Previous heart failure (HF) trials suggested that age influences patient characteristics and outcome; however, under-representation of elderly patients has limited characterization of this cohort. Whether standard prognostic variables have differential utility in various age groups is unclear.

Methods and results

The PROTECT trial investigated 2033 patients (median age 72 years) with acute HF randomized to rolofylline or placebo. Patients were divided into five groups based on the quintiles of age: ≤59, 60–68, 69–74, 75–79, and ≥80 years. Baseline characteristics, medications, and outcomes (30-day death or cardiovascular/renal hospitalization, and death at 30 and 180 days) were explored. The prognostic utility of baseline characteristics for outcomes was investigated in the different groups and in those aged <80 years vs. ≥80 years. With increasing age, patients were more likely to be women with hypertension, AF, and higher EF. Increased age was associated with increased risk of 30- and 180-day outcomes, which persisted after multivariable adjustment (hazard ratio for 180-day death = 1.17; 95% confidence interval 1.11–1.24 for each 5-year increase).

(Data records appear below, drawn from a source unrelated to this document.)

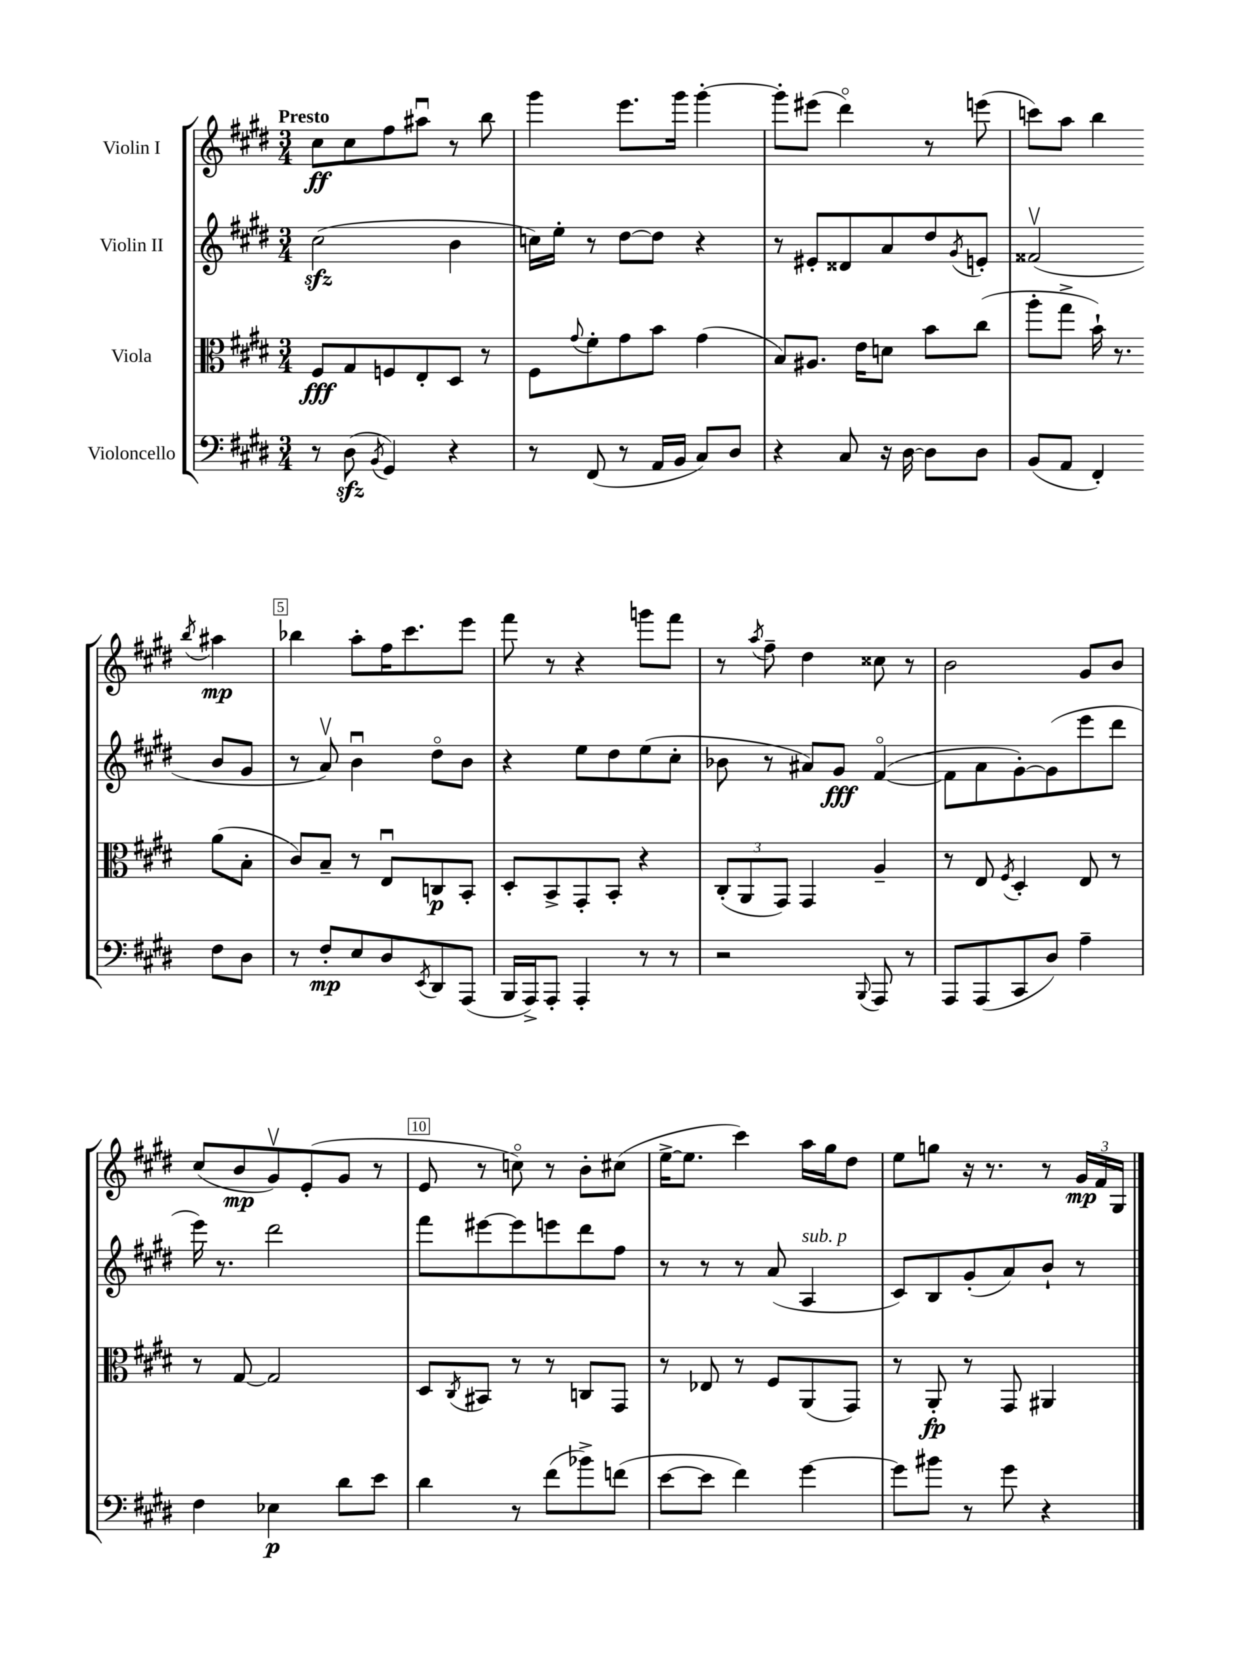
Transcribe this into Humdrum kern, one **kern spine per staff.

**kern	**kern	**kern	**kern
*staff4	*staff3	*staff2	*staff1
*clefF4	*clefC3	*clefG2	*clefG2
*k[f#c#g#d#]	*k[f#c#g#d#]	*k[f#c#g#d#]	*k[f#c#g#d#]
*M3/4	*M3/4	*M3/4	*M3/4
8r	8F#	(2cc#	8cc#
(8D#	8G#	.	8cc#
8qBB	.	.	.
4GG#)	8F	.	8ff#
.	8E'	.	8aa#u
4r	8D#	4b	8r
.	8r	.	8bb
=	=	=	=
8r	8F#	16cc)	4ggg#
.	.	16ee'	.
.	8qqg#	.	.
(8FF#	8f#'	8r	.
8r	8g#	[8dd#	8.eee
16AA	8b	8dd#]	.
16BB	.	.	16ggg#
8C#)	(4g#	4r	[4ggg#'
8D#	.	.	.
=	=	=	=
4r	8B)	8r	8ggg#']
.	8.A#	8e#'	(8eee#
8C#	.	8d##	4ddd#o)
.	16e	.	.
16r	8d	8a	.
[16D#	.	.	.
8D#]	8b	8dd#	8r
.	.	8qg#	.
8D#	(8cc#	8e'	(8eee
=	=	=	=
(8BB	8aa'	(2f##v	8ccc)
8AA	8gg#^	.	8aa
4FF#')	16b`)	.	4bb
.	8.r	.	.
.	.	.	8qbb
8F#	(8a	8b	4aa#
8D#	8B'	8g#	.
=	=	=	=
8r	8c#)	8r	4bb-
8F#'	8B~	8av)	.
8E	8r	4bu	8aa'
8D#	8Eu	.	16ff#
.	.	.	8.ccc#
8qEE	.	.	.
8DD#	8C	8dd#o	.
(8AAA	8BB'	8b	8eee
=	=	=	=
16BBB	8D#'	4r	8fff#
16AAA^)	.	.	.
8AAA'	8BB^	.	8r
4AAA'	8GG#'	8ee	4r
.	8BB'	8dd#	.
8r	4r	(8ee	8ggg
8r	.	8cc#'	8fff#
=	=	=	=
2r	(12C#'	8b-	8r
.	12AA	.	.
.	.	.	8qaa
.	.	8r	8ff#~
.	12GG#)	.	.
.	4GG#	8a#)	4dd#
.	.	8g#	.
8qqBBB	.	.	.
8AAA	4A~	([4f#o	8cc##
8r	.	.	8r
=	=	=	=
8AAA	8r	8f#]	2b
(8AAA	8E	8a	.
.	8qF#	.	.
8CC#	4D#'	[8g#')	.
8D#)	.	(8g#]	.
4A~	8E	8eee	8g#
.	8r	8ddd#	8b
=	=	=	=
4F#	8r	16eee)	(8cc#
.	.	8.r	.
.	[8G#	.	8b
4E-	2G#]	2ddd#	8g#v)
.	.	.	(8e'
8d#	.	.	8g#
8e	.	.	8r
=	=	=	=
4d#	8D#	8fff#	8e
.	8qC#	.	.
.	8BB#	[8eee#	8r
8r	8r	8eee#]	8cco)
(8f#	8r	8eee	8r
8b-^)	8C	8ddd#	8b'
(8f	8GG#	8ff#	(8cc#
=	=	=	=
[8e	8r	8r	[16ee^
.	.	.	8.ee]
8e]	8E-	8r	.
4f#)	8r	8r	4ccc#)
.	8F#	(8a	.
[4g#	(8AA	4A	16aa
.	.	.	16gg#
.	8GG#)	.	8dd#
=	=	=	=
8g#]	8r	8c#)	8ee
8b#	8AA'	8B	8gg
8r	8r	(8g#'	16r
.	.	.	8.r
8g#	8GG#	8a)	.
4r	4AA#	8b`	8r
.	.	8r	24g#
.	.	.	24f#
.	.	.	24G#
==	==	==	==
*-	*-	*-	*-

The prognostic utility of baseline characteristics such as previous HF hospitalization and serum sodium, systolic blood pressure, and NYHA class was attenuated in the elderly for the endpoint of 180-day mortality. An increase in albumin was associated with a greater reduction in risk in patients aged ≥80 years vs. <80 years.

Conclusions

In a large trial of acute HF, there were differences in baseline characteristics and outcomes amongst patients of different ages. Standard prognostic variables exhibit different utility in elderly patients.